In real code reviews, developers usually care about which lines changed and how those changes affect the surrounding code.
Character-level diffs can become noisy very quickly, especially when formatting, indentation, or multiple small edits happen in the same line.
That is why line-level diffing is a good default for most developer workflows.
But Git still gives you more detailed options when you need them:
git diff --word-diff
This shows word-level changes inside modified lines.
The best algorithm is not always the most precise one. It is the one that gives the most useful output for the context.
LCS vs Myers: The Mental Model
LCS: Find the longest part that stayed the same.
Myers: Find the shortest set of changes to get from old to new.
LCS gives you the intuition.
Myers gives Git an efficient practical algorithm.

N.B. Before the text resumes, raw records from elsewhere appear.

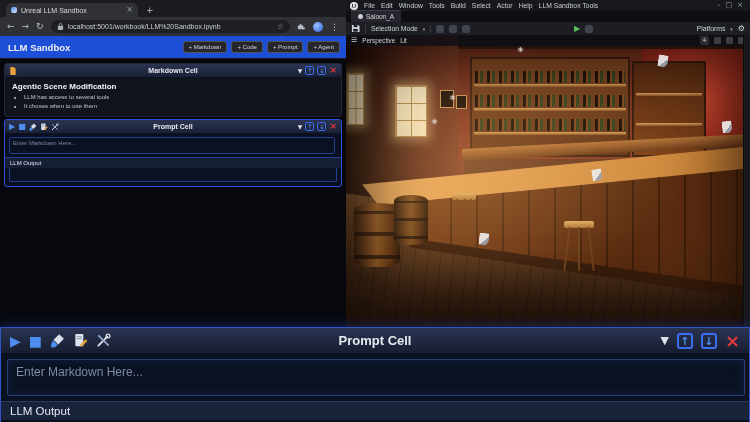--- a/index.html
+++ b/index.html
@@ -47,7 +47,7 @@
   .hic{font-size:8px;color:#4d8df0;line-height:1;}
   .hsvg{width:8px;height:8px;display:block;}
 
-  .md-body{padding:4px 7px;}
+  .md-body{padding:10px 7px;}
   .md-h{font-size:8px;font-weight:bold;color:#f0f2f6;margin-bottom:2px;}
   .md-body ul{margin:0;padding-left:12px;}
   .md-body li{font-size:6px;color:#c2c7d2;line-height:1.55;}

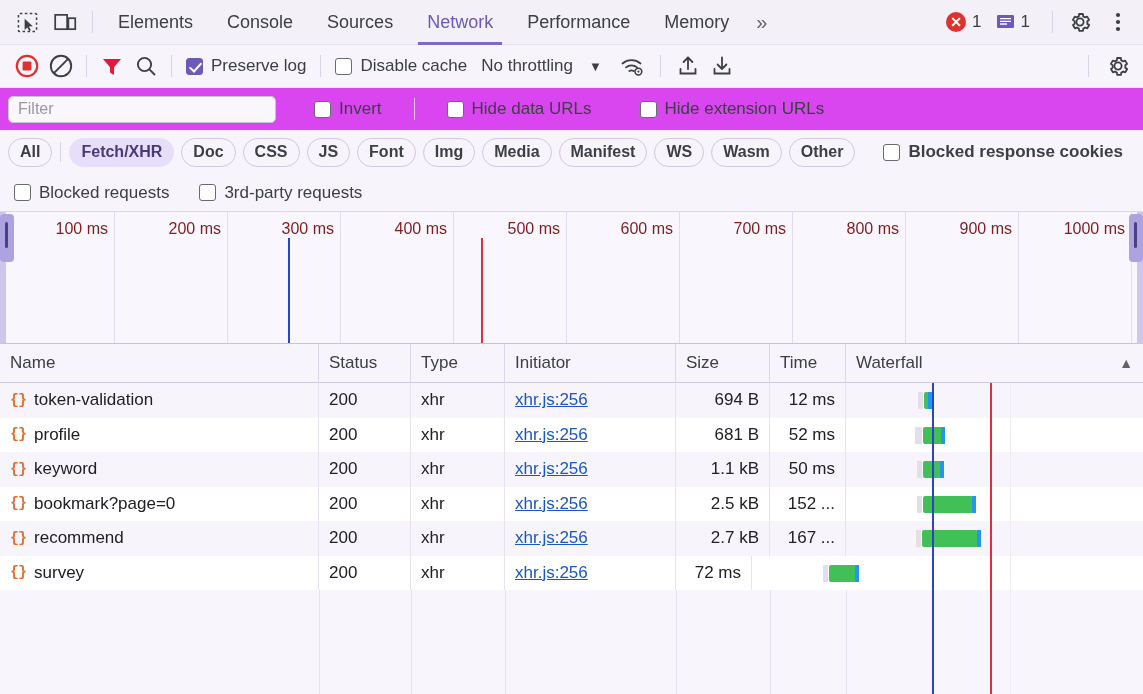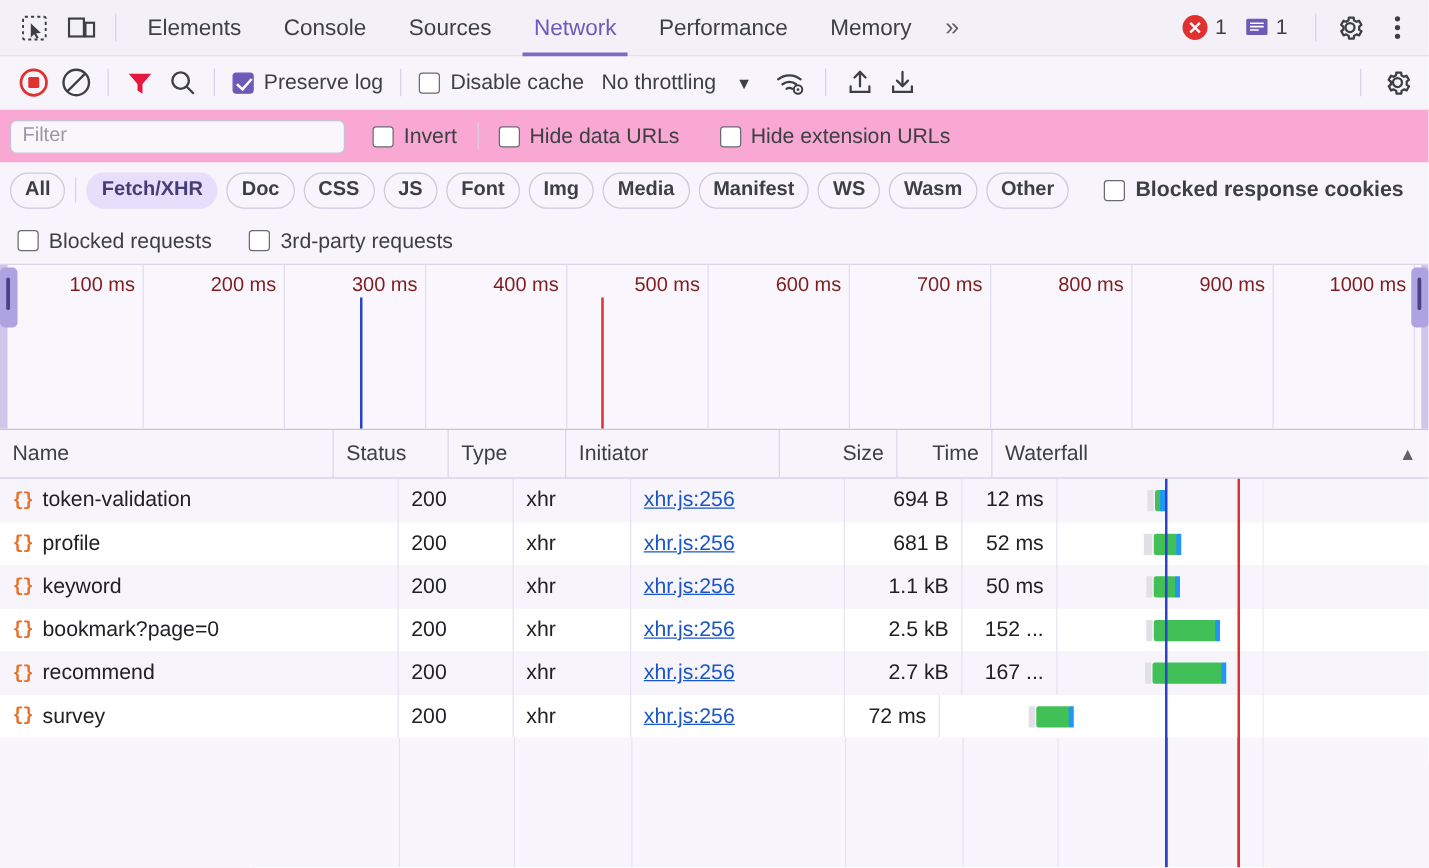--- a/index.html
+++ b/index.html
@@ -77,9 +77,9 @@
   
   .filterbar {
     height: 42px; min-height: 42px;
-    background: #f9a8d4;
+    background: #d946ef;
     display: flex; align-items: center;
-    padding-left: 8px; gap: 0;
+    padding-left: 8px; gap: 16px;
   }
   .filterinput {
     width: 268px; height: 27px;

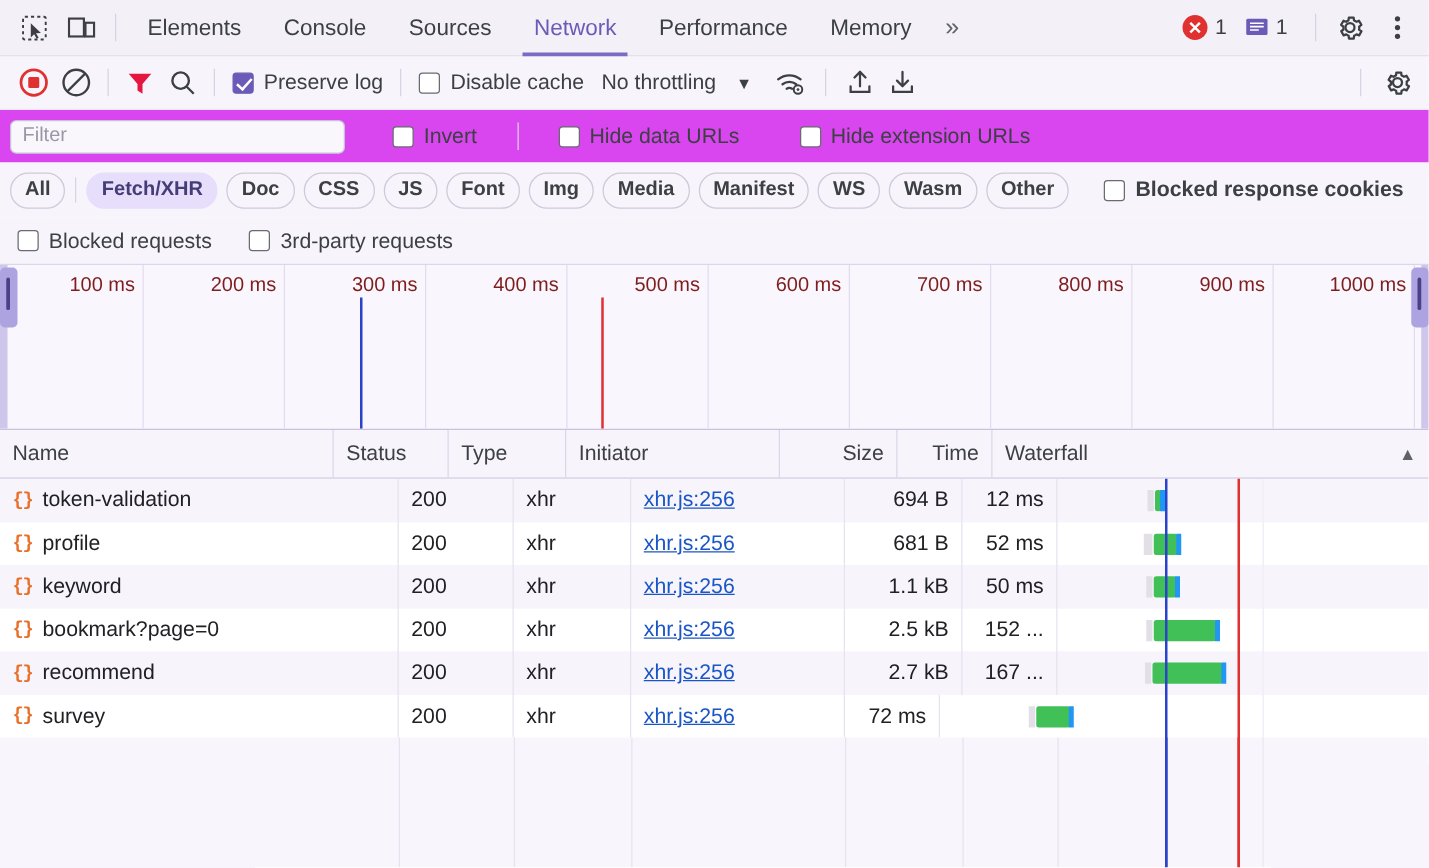--- a/index.html
+++ b/index.html
@@ -430,7 +430,7 @@
   <div class="tablewrap">
 
     <div class="thead">
-      <div class="th" style="width:267px">
+      <div class="th" style="width:319px">
           <span>Name</span>
         </div>
       <div class="th" style="width:92px">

When only insertions and deletions are allowed, these two views are mathematically connected:
edit distance = old length + new length - 2 × LCS length
So:
- If the LCS is long → fewer edits are needed
- If the LCS is short → more edits are needed
They measure the same underlying change from different directions.
Why This Is a Great Example of DSA in Real Life
Many beginners ask:
Where do we actually use DSA in real projects?
git diff is one of the best answers — because every developer runs it daily without thinking about it.
When you run git diff, you're using an algorithm.
When you review a pull request on GitHub, you're using an algorithm.
When you resolve merge conflicts, you're relying on algorithms that compare versions of files.
The algorithm is invisible behind a clean developer experience.
That's what good engineering looks like: the user sees red and green lines, and behind it is a carefully designed algorithmic solution built on decades of computer science research.
That's the beauty of DSA.
Not just for interviews.
Inside the tools you use every day.
Practical Commands to Try
# Try different algorithms on any repo
git diff --diff-algorithm=myers
git diff --diff-algorithm=patience
git diff --diff-algorithm=histogram
git diff --diff-algorithm=minimal
# Word-level diff, great for prose or config files
git diff --word-diff
# Set histogram as your permanent default
git config --global diff.algorithm histogram
Final Thoughts
When you first learn LCS, it may look like just another dynamic programming problem.
But the core idea is powerful:
Find what stayed the same so we can understand what changed.
That simple idea appears everywhere.
Git uses related sequence-comparison ideas to show file changes. Code review tools use similar techniques to help developers understand pull requests. Merge tools use them to combine work from different branches. Document editors use them to show version history.
So the next time you run:
git diff
remember that you are not just seeing red and green lines.
You are seeing dynamic programming intuition, graph search, and decades of algorithmic research — all compressed into one everyday developer command.